SREBPs in Lipid Metabolism, Insulin Signaling, and Beyond

Abstract

Sterol regulatory element-binding proteins (SREBPs) are a family of membrane-bound transcription factors that activate genes encoding enzymes required for synthesis of cholesterol and unsaturated fatty acids. SREBPs are controlled by multiple mechanisms at the level of mRNA synthesis, proteolytic activation, and transcriptional activity. In this review, we summarize the recent findings that contribute to the current understanding of the regulation of SREBPs and their physiologic roles in maintenance of lipid homeostasis, insulin signaling, innate immunity, and cancer development.

Figure 1. Proteolytic activation of SREBPs

Following synthesis on ER membranes, SREBP precursors bind to Scap through an interaction mediated by the C-terminal regulatory domain of the SREBP and the cytosolic C-terminal domain of Scap, which contains WD repeats. When cells are deprived of sterols, Scap escorts SREBPs from the ER to the Golgi by binding to the Sar1/Sec23/Sec24 complex of the COPII protein coat. In the Golgi, SREBP first encounters the Site-1 protease (S1P), which cleaves the SREBP in the lumenal loop, separating the protein into two membrane-bound halves. S1P-mediated cleavage renders the N-terminal half of SREBP a substrate for the Site-2 protease (S2P), which releases the bHLH-containing domain of SREBP by cleaving the intermediate near the cytosol-membrane boundary. Once released from membranes, transcriptionally active fragments of SREBPs migrate to the nucleus and bind to SREs in promotors of target genes to activate transcription.

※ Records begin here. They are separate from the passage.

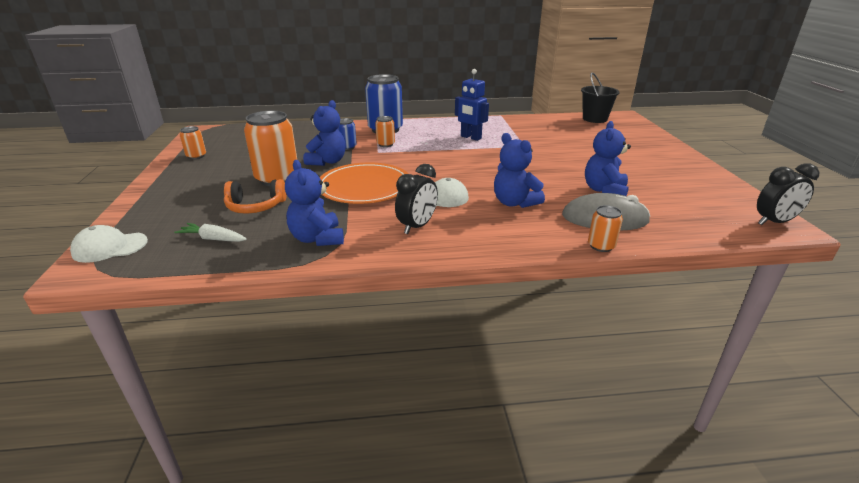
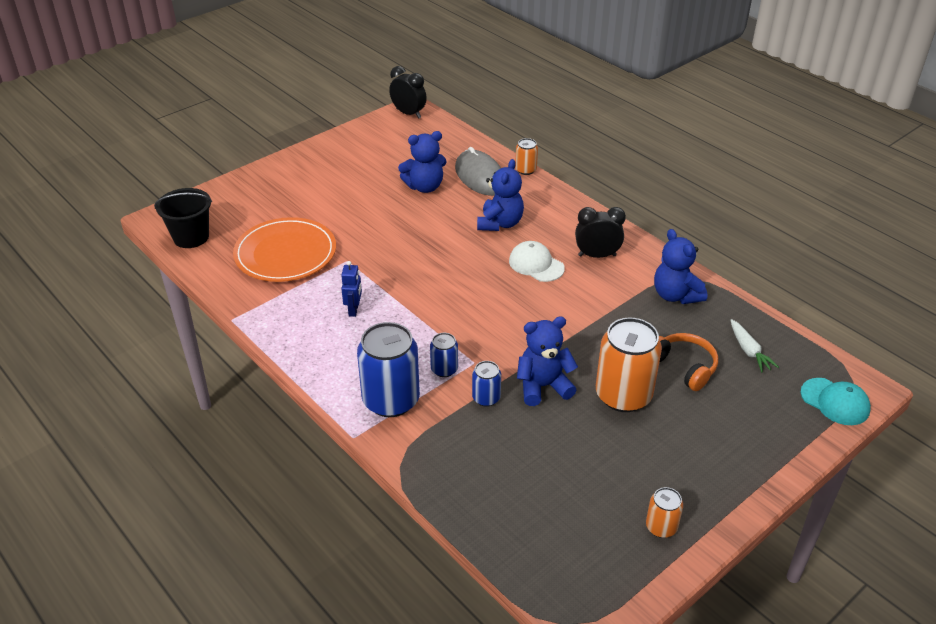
camera: 125 degrees left, 10 degrees up
(110, 247) = (835, 402): white cap -> turquoise cap
(317, 238) = (675, 295): blue teddy bear -> blue teddy bear turned 120 degrees clockwise
(364, 187) = (568, 321): orange plate -> orange plate (285, 253)
(385, 144) = (444, 369): orange can -> blue can
(470, 137) = (354, 310): blue robot -> blue robot, size x0.65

Figure 2. Sterol-mediated regulation of ER-to-Golgi transport of Scap

In sterol-deprived cells, Loop 1 of Scap is bound to Loop 7 (A). This conformation allows Scap to bind to COPII, which triggers transport of Scap from ER to Golgi. When cholesterol accumulates in ER membranes, it binds to Loop 1 and induces a conformation change in the Scap SSD that increases its affinity for Insig (B). The binding of Insig triggers a second conformational change in the Scap SSD that leads to dissociation of Loop 1 and Loop 7. As a result, Scap no longer binds COPII and becomes trapped in ER membranes (C). 25-HC also promotes binding of Scap to Insigs, but through a distinct mechanism. 25-HC directly binds to Insig (D), increasing its affinity for the SSD of Scap. Binding to Insig induces a conformational change in Scap that prevents binding to COPII (E).

Figure 3. UFA-mediated inhibition of ER-to-Golgi transport of Scap/SREBP

In cells deprived of UFAs, Insig-1 is poly-ubiquitinated by gp78 and bound by the p97 adapter Ubxd8. Ubiquitinated Insig-1 is extracted from ER membranes through p97 and delivered to proteasomes for degradation. In the absence of Insig-1, the Scap escorts SREBP from the ER to the Golgi for proteolytic activation. Ubxd8 polymerizes upon binding to UFAs, resulting in its dissociation from Insig-1. As a result, Insig-1 becomes stabilized and blocks proteolytic activation of SREBPs by binding to Scap.

Figure 4. Insulin-mediated regulation of the SREBP pathway

Insulin modulates the SREBP pathway through transcriptional and post-transcriptional mechanisms that require the action of mTOR. Insulin-mediate activation of mTOR leads to phosphorylation of S6K1, which enhances cleavage of SREBP-1c by activating an unknown target. At the same time, mTOR activates an unknown factor that in turn modulates the LXR/C-EBPβ complex to enhance transcription of the SREBP-1c gene. Finally, mTOR phosphorylates Lipin-1, relieving its inhibition of SREBP transcriptional activity.